◆ **Work order 1**
Translate this sentence from the discussion on upper airway obstruction in Parkinson's disease into Spanish: "The patient had taken the last antiparkinson drugs 13 hours before anesthesia."
◆ **Work order 2**
Write the next part of the discussion on upper airway obstruction in Parkinson's disease, starting after its final sentence.

◆ **Document extract**

Discussion
Although UAO can develop as a manifestation of PD,1 it seemed necessary to rule out other causes of UAO in this patient. First, anesthesia- or opioid-related respiratory depression or UAO was unlikely because the patient showed adequate respiration, alertness, and responsiveness before extubation. Second, UAO due to alterations in the upper airway anatomy caused by cervical spine surgery3 was unlikely because of no finding of upper airway stenosis on cervical spine X-rays taken before extuabation. Therefore, it was likely that UAO developed as a manifestation of PD.1
The patient had taken the last antiparkinson drugs 13 hours before anesthesia. The withdrawal of drugs might be long enough to diminish their effects, thereby causing UAO. Reportedly, duration of action of levodopa-carbidopa to reduce motor disability lasts as short as 3 to 6 hours.4, 5 After a 12-hour withdrawal of antiparkinson drugs, a significant change in the spirometry indicative of UAO occurs in a substantial number of PD patients,6, 7 which is reversed by levodopa.6 Especially, PD patients exhibiting laryngopharyngeal motor dysfunction, indicated mainly by hypophonia, after a 12-hour drug withdrawal have a threefold greater chance of presenting with obstructive sleep apnea (OSA) unrelated to obesity, neck circumference, or the Mallampati score, compared with those without such dysfunction.7 Episodes of severe UAO that were successfully reversed by antiparkinson drugs, including levodopa, have been reported.8-10 These data suggest that in our patient, daily antiparkinson drugs should have been continued perioperatively or replaced by intravenous levodopa to minimize the risk of developing UAO and subsequent NPPE.

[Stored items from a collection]
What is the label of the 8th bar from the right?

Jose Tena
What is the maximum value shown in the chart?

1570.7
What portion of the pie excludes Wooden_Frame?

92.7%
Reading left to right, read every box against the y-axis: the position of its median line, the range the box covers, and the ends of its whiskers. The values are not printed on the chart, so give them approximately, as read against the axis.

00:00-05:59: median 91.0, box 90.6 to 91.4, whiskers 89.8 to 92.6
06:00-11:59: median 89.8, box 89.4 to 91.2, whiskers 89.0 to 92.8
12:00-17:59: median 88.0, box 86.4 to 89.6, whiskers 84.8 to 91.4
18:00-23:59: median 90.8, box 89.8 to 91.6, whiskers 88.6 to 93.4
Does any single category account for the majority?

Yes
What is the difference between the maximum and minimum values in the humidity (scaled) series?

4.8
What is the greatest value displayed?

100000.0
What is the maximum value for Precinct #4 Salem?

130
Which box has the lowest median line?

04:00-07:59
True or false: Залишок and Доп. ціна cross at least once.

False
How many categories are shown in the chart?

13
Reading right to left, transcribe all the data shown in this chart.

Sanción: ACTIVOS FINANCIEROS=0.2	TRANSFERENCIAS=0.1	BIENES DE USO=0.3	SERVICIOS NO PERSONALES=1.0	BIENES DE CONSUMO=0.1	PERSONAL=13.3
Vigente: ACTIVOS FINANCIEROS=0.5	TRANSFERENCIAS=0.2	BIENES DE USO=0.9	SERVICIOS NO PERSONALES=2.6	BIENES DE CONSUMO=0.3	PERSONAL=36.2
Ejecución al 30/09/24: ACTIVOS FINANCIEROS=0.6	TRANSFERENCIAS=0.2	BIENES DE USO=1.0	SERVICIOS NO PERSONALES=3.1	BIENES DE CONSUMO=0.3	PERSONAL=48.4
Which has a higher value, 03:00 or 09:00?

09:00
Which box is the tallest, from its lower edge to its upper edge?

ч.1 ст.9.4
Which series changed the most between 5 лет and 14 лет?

◆ **Result 1**
El paciente había tomado los últimos fármacos antiparkinsonianos 13 horas antes de la anestesia.

◆ **Result 2**
In our patient, UAO and NPPE improved with HFNC without a resumption of antiparkinson drugs. HFNC is able to deliver a consistent oxygen supply to the alveoli by constantly applying positive pressure, enabling the patient to maintain a high level of oxygen supply.11Further, generation of PEEP helps in reduction of anatomical dead space, carbon dioxide washout, recruitment of collapsed alveoli, and ultimate improvement in oxygenation.11 Through such effects, HFNC improves pulmonary edema.11 In addition, HFNC improves UAO in patients with OSA.12 Therefore, our experience also suggests that HFNC is effective in improving UAO and subsequent NPPE in patients with PD.